Using as a Dev Container / GitHub Codespace

This repository can also be used as a development container for a seamless development experience. The dev container setup is located in the devcontainer-feature/adx-mcp-server folder.

For more details, check the devcontainer README.

Development

Contributions are welcome! Please open an issue or submit a pull request if you have any suggestions or improvements.

This project uses uv to manage dependencies. Install uv following the instructions for your platform:

curl -LsSf https://astral.sh/uv/install.sh | sh

You can then create a virtual environment and install the dependencies with:

uv venv
source .venv/bin/activate  # On Unix/macOS
.venv\Scripts\activate     # On Windows
uv pip install -e .

Project Structure

The project has been organized with a src directory structure:

adx-mcp-server/
├── src/
│   └── adx_mcp_server/
│       ├── __init__.py      # Package initialization
│       ├── server.py        # MCP server implementation
│       ├── main.py          # Main application logic
├── Dockerfile               # Docker configuration
├── docker-compose.yml       # Docker Compose configuration
├── .dockerignore            # Docker ignore file
├── pyproject.toml           # Project configuration
└── README.md                # This file

Testing

The project includes a comprehensive test suite that ensures functionality and helps prevent regressions.

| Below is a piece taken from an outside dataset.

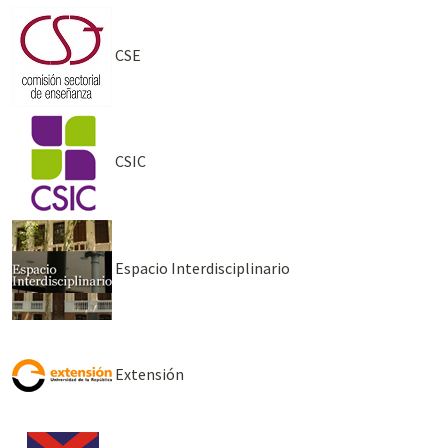
CSE
CSIC
Espacio Interdisciplinario
Extensión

Run the tests with pytest:

# Install development dependencies
uv pip install -e ".[dev]"

# Run the tests
pytest

# Run with coverage report
pytest --cov=src --cov-report=term-missing

Tests are organized into:

  • Configuration validation tests
  • Server functionality tests
  • Error handling tests
  • Main application tests

When adding new features, please also add corresponding tests.

Tools

Tool Category Description
execute_query Query Execute a KQL query against Azure Data Explorer
list_tables Discovery List all tables in the configured database
get_table_schema Discovery Get the schema for a specific table
sample_table_data Discovery Get sample data from a table with optional sample size

License

MIT


adx-mcp-server FAQ

How does adx-mcp-server authenticate with Azure services?
It supports token credential authentication via Azure CLI, MSI, and workload identity for AKS clusters, ensuring secure access.
Can I run KQL queries through this MCP server?
Yes, it allows AI assistants to execute Kusto Query Language queries against Azure Data Explorer databases.
Is the adx-mcp-server containerized for deployment?
Yes, it supports Docker containerization for easy and scalable deployment.
What database resources can AI assistants explore using this server?
AI can list tables, view table schemas, sample data, and get table statistics within configured databases.
Does this server support integration with Microsoft Fabric Eventhouse?
Yes, it provides access to Eventhouse clusters and databases as part of its functionality.
How does this MCP server enhance AI assistant capabilities?
It enables real-time, interactive querying and data exploration within Azure Data Explorer environments, improving AI-driven data analysis workflows.
What are the prerequisites for using adx-mcp-server?
You need access to Azure Data Explorer/Eventhouse clusters and appropriate Azure credentials for authentication.